Document d’études – Dares – 2019 – « L’égalité professionnelle est-elle négociable ? » - Volume 1 55

Enfin, sur le sujet de l'articulation de l'activité professionnelle et l'exercice de la responsabilité familiale, celle-ci a déjà été prise en compte puisqu'il existe au sein de l'entreprise la possibilité de bénéficier d'un jour supplémentaire d'absence autorisée et rémunérée si l'enfant est malade.

C'est donc en prenant en compte ces spécificités ainsi que les remarques et demandes des représentants du personnel que les 4 domaines d'action retenus dans cet accord sont les suivants :

- l'embauche

- les conditions de travail - la promotion professionnelle - la rémunération effective. »

[Commerce, Moyenne entreprise, Accord n° 137]

Une entreprise d’installation d’équipements thermiques et de climatisation, qui comporte seulement 8 % de femmes, réalise ainsi un bilan détaillé des actions mises en œuvre dans le cadre du plan précédent et établit, pour le domaine de l’embauche, le constat suivant :

« L'entreprise a également veillé à équilibrer les candidatures d'hommes et de femmes sur des postes traditionnellement ou typiquement masculins ou féminins.

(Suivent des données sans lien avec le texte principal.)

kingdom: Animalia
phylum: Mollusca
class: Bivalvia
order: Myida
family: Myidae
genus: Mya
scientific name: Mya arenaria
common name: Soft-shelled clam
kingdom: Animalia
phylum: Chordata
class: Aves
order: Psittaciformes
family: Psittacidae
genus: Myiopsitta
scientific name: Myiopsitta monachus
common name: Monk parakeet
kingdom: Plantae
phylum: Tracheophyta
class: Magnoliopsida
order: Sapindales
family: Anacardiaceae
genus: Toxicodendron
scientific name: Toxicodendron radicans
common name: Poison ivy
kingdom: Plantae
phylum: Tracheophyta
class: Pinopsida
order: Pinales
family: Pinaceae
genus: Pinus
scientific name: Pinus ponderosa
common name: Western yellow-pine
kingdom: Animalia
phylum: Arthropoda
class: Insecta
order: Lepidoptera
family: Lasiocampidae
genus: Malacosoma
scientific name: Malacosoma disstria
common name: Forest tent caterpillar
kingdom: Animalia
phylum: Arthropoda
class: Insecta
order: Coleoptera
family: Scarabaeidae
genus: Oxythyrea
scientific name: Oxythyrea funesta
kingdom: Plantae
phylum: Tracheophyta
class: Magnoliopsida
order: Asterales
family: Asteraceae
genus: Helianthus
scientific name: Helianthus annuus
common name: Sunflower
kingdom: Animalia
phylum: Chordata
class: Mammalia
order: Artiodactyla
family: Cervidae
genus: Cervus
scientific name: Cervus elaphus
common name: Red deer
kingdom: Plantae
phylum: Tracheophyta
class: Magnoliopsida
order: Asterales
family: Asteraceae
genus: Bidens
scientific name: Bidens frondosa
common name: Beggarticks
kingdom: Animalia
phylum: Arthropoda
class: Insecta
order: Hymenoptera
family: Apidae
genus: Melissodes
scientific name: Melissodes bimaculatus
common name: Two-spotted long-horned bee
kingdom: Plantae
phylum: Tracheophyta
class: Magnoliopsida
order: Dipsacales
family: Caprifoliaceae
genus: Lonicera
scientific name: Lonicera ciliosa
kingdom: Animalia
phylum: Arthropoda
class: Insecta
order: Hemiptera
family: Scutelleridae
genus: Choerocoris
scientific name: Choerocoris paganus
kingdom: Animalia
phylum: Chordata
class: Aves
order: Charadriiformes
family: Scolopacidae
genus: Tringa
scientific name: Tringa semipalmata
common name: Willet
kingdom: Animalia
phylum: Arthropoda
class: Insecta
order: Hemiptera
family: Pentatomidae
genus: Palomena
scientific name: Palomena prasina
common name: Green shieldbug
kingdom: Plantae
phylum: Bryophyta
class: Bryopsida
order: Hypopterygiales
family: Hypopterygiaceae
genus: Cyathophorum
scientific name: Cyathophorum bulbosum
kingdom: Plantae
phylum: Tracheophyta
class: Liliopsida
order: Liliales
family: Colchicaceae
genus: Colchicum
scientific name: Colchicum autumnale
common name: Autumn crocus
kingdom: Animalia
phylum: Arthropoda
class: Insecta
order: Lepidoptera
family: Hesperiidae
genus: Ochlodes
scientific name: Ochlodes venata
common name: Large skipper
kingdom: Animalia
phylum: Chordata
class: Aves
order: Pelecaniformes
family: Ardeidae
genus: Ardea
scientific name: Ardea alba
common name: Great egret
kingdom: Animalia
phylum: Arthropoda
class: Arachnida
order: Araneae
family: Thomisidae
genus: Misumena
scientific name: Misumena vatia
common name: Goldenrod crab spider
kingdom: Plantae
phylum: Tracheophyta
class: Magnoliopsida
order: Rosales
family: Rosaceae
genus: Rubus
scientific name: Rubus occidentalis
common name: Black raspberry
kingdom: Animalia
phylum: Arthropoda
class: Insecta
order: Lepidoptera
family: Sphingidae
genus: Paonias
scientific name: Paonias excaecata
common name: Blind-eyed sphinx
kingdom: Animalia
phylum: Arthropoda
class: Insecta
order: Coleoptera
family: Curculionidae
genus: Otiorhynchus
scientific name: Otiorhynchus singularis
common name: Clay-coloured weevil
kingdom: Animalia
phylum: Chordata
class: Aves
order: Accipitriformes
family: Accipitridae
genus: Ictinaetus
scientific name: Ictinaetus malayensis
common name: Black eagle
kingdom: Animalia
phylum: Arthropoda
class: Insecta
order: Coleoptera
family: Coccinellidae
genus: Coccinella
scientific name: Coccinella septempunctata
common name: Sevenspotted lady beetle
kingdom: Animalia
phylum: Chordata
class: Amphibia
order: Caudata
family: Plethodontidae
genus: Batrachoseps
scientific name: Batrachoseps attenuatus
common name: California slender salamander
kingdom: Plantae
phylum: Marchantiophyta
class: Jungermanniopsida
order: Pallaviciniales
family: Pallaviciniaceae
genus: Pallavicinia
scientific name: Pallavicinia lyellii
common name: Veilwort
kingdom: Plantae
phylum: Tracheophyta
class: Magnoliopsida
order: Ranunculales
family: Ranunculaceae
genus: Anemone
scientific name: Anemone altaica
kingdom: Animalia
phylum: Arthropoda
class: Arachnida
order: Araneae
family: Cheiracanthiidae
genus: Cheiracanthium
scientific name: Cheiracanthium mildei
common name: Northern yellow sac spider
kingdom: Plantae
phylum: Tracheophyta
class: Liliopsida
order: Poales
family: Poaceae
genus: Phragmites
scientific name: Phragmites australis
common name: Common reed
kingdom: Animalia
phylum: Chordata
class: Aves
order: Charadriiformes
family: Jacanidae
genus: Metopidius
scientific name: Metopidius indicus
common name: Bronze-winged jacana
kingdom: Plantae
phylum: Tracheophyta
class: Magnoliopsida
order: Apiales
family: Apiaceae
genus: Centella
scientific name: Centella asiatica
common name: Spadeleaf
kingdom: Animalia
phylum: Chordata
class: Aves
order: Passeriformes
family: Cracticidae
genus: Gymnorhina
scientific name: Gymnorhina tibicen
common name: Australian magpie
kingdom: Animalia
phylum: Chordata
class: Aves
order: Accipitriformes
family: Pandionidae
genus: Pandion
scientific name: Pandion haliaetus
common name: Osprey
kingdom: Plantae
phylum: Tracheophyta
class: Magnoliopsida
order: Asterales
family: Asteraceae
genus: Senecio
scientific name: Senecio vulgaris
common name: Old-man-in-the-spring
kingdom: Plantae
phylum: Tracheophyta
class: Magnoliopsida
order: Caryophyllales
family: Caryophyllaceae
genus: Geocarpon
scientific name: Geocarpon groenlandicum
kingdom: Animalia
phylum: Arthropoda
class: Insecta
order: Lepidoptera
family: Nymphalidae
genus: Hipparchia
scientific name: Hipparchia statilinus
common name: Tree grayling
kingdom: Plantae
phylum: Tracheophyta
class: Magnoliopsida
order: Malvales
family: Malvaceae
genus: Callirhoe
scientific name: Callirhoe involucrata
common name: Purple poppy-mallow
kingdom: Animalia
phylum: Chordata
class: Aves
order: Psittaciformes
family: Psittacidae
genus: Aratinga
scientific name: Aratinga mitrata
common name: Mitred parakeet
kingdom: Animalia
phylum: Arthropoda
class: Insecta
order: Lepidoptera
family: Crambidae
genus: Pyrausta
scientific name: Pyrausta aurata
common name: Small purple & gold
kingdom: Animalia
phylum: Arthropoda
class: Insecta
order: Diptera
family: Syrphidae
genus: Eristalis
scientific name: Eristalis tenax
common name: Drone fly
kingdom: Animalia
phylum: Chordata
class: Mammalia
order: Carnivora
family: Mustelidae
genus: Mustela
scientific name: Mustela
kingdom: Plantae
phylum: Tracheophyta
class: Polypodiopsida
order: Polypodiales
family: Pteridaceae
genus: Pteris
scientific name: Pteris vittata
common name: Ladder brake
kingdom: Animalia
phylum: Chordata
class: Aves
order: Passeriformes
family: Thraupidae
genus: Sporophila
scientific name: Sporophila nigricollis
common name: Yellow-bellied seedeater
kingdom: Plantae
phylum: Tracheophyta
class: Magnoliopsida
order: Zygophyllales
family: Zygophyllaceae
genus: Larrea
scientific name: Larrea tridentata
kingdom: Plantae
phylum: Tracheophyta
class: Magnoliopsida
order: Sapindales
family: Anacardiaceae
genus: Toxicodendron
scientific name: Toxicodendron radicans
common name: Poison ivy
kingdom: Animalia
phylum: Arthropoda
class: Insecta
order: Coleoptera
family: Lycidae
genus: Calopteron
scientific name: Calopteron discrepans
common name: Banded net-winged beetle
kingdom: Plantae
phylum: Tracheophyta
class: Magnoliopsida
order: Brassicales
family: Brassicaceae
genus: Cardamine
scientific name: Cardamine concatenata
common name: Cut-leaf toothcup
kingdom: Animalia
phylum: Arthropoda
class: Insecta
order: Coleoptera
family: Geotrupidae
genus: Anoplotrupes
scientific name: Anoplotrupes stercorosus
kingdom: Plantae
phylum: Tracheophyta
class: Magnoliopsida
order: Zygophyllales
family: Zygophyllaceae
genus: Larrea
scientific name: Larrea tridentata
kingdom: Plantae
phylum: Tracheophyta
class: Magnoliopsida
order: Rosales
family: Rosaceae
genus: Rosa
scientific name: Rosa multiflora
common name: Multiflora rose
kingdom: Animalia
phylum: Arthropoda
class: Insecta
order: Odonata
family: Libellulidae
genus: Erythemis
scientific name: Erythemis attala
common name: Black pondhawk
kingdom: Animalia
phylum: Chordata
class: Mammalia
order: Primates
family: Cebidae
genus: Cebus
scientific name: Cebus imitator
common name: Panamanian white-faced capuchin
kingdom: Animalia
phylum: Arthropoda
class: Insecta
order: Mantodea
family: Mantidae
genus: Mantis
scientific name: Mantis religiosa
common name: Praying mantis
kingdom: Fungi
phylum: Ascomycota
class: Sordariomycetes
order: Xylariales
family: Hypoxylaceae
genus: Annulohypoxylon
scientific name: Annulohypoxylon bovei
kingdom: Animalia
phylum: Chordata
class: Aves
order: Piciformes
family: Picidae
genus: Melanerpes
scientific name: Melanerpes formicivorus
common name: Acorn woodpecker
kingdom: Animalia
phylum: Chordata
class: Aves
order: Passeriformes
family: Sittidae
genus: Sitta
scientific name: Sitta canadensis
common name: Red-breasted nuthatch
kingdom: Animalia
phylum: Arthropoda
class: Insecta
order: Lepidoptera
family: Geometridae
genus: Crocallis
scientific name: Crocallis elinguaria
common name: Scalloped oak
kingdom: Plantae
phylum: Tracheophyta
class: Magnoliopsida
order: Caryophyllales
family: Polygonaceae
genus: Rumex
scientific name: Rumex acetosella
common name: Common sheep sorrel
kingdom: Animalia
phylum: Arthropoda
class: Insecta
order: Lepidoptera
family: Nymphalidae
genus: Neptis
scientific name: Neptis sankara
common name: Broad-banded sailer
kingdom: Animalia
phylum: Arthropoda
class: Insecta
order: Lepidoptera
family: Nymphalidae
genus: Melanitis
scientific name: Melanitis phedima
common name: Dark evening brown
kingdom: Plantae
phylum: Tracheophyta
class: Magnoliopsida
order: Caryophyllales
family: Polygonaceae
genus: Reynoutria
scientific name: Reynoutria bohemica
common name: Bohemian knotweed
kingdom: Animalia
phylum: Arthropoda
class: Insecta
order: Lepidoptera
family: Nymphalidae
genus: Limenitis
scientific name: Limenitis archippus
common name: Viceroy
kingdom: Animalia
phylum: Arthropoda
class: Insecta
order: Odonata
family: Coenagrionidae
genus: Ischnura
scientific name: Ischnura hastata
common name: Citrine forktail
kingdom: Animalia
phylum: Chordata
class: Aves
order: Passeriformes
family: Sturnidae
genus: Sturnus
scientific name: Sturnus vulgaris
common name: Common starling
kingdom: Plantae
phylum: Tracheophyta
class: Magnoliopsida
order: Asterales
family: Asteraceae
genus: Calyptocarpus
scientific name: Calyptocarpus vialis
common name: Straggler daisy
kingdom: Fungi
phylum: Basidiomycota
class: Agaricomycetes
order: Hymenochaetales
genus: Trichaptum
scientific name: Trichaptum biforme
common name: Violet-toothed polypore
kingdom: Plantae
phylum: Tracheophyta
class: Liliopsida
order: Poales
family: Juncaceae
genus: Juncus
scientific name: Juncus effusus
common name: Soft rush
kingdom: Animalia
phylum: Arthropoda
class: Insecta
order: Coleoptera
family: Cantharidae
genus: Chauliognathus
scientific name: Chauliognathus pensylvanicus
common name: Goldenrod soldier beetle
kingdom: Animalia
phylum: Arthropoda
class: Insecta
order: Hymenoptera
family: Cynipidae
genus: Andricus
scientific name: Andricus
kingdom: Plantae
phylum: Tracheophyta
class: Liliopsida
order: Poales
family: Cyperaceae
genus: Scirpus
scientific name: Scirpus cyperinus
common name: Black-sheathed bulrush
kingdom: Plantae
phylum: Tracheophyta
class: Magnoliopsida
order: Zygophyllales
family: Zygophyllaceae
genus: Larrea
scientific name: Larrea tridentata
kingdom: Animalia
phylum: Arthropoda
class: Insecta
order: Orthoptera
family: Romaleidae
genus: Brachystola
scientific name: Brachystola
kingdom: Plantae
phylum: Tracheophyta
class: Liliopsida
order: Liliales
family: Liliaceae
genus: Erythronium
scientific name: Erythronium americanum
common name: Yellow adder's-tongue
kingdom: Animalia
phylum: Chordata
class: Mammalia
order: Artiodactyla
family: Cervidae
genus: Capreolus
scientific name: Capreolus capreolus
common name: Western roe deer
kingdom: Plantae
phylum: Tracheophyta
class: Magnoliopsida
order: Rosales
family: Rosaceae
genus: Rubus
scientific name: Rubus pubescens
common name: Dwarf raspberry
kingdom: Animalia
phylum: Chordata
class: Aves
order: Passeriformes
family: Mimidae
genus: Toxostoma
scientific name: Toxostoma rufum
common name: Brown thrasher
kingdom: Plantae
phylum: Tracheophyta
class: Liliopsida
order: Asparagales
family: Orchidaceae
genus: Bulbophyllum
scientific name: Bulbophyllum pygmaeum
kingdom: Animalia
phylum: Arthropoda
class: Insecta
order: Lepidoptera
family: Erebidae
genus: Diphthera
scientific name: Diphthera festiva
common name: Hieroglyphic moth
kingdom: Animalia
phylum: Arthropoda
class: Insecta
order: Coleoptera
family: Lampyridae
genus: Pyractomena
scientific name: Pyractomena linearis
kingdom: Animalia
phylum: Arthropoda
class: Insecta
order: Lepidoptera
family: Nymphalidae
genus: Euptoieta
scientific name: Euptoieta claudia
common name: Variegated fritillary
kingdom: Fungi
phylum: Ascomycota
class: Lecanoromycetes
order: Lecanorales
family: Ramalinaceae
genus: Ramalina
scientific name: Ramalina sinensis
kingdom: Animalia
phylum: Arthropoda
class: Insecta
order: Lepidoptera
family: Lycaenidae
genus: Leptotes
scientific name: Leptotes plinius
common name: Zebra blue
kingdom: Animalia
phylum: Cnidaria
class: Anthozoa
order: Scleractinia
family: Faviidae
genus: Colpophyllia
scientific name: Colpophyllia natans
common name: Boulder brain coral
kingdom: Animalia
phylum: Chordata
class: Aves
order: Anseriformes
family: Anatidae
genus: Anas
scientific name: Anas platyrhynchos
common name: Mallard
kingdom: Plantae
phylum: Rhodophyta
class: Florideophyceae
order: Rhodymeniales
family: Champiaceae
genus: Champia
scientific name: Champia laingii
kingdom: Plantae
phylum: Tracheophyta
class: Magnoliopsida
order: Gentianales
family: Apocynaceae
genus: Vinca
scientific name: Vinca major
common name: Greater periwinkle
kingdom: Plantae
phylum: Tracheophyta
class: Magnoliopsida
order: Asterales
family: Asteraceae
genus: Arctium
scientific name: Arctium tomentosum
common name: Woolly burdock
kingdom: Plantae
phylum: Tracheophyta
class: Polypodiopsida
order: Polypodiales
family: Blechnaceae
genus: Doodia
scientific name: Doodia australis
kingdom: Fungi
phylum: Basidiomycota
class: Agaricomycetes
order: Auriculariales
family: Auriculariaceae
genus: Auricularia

À ce titre, l'entreprise a embauché :

- un homme en contrôle de gestion, poste administratif occupé jusqu'à présent, exclusivement par des femmes ;

- une apprentie au service électricité de l'entreprise qui ne compte que des hommes. L'entreprise a ainsi atteint son objectif quant à l'évolution du taux de recrutement féminin au service électricité, fixé à 5 %. »

[Construction, Petite entreprise, Plan n° 1]

Considérant avoir atteint les objectifs fixés dans le précédent plan pour féminiser certaines catégories (avec une seule apprentie), la direction choisit dans le plan de 2015 de remplacer le domaine d’action « embauche » par celui de la « promotion ». Il s’agit là d’un des seuls effets d’apprentissage observés dans les textes, ainsi qu’un des rares cas pour lesquels le choix des domaines d’action est présenté comme résultant d’une analyse de la situation réelle de l’entreprise.

Au contraire, la lecture des textes laisse plutôt apparaître, dans l’ensemble, une déconnexion entre les inégalités constatées et les domaines d’action choisis. On observe d’ailleurs un fort mimétisme dans le choix des domaines. Ainsi, les quatre domaines d’action les plus traités (rémunération, embauche, articulation pro/perso et formation) sont choisis par plus de 2/3 des textes. Sur les domaines prioritaires d'action, on observe peu de distinction entre plans unilatéraux et accords négociés. Le thème de la promotion est néanmoins davantage sélectionné dans les accords (56 % contre 35 %), signés dans des entreprises de plus grande taille, qui peuvent sans doute davantage jouer sur la promotion au sein de leur marché interne (figure 12).

Document d’études – Dares – 2019 – « L’égalité professionnelle est-elle négociable ? » - Volume 1 56 Figure 12 - Domaines d'action choisis, par type de textes

Plans unilatéraux Accords Ensemble

Domaines Effectif % de plans Effectif % d'accords Effectif % de textes

Rémunération 84 95 89 91 173 93 Embauche 64 73 83 85 147 79 Articulation pro/perso 56 64 72 73 128 69 Formation 58 66 66 67 124 67 Promotion 31 35 55 56 86 46 Conditions de travail 16 18 26 27 42 23 Classification 9 10 9 9 18 10 Qualification 4 5 5 5 9 5 Santé et sécurité 0 0 1 1 1 1

Les entreprises semblent soucieuses d’adapter la forme de leur texte à l’approche par domaines proposée par la loi : la plupart des textes sont en effet découpés en chapitres ayant chacun pour titre un domaine d’action. Cependant, sur le fond, les actions présentées dans les chapitres ne correspondent pas toujours au domaine annoncé. De plus, il arrive qu’un domaine soit choisi alors qu’il est explicitement indiqué que l’entreprise ne constate pas de problème sur cette thématique. Ainsi, cette petite entreprise du commerce très féminisée revendique une situation égalitaire dans les domaines du recrutement, de la formation, des conditions de travail et des évolutions professionnelles.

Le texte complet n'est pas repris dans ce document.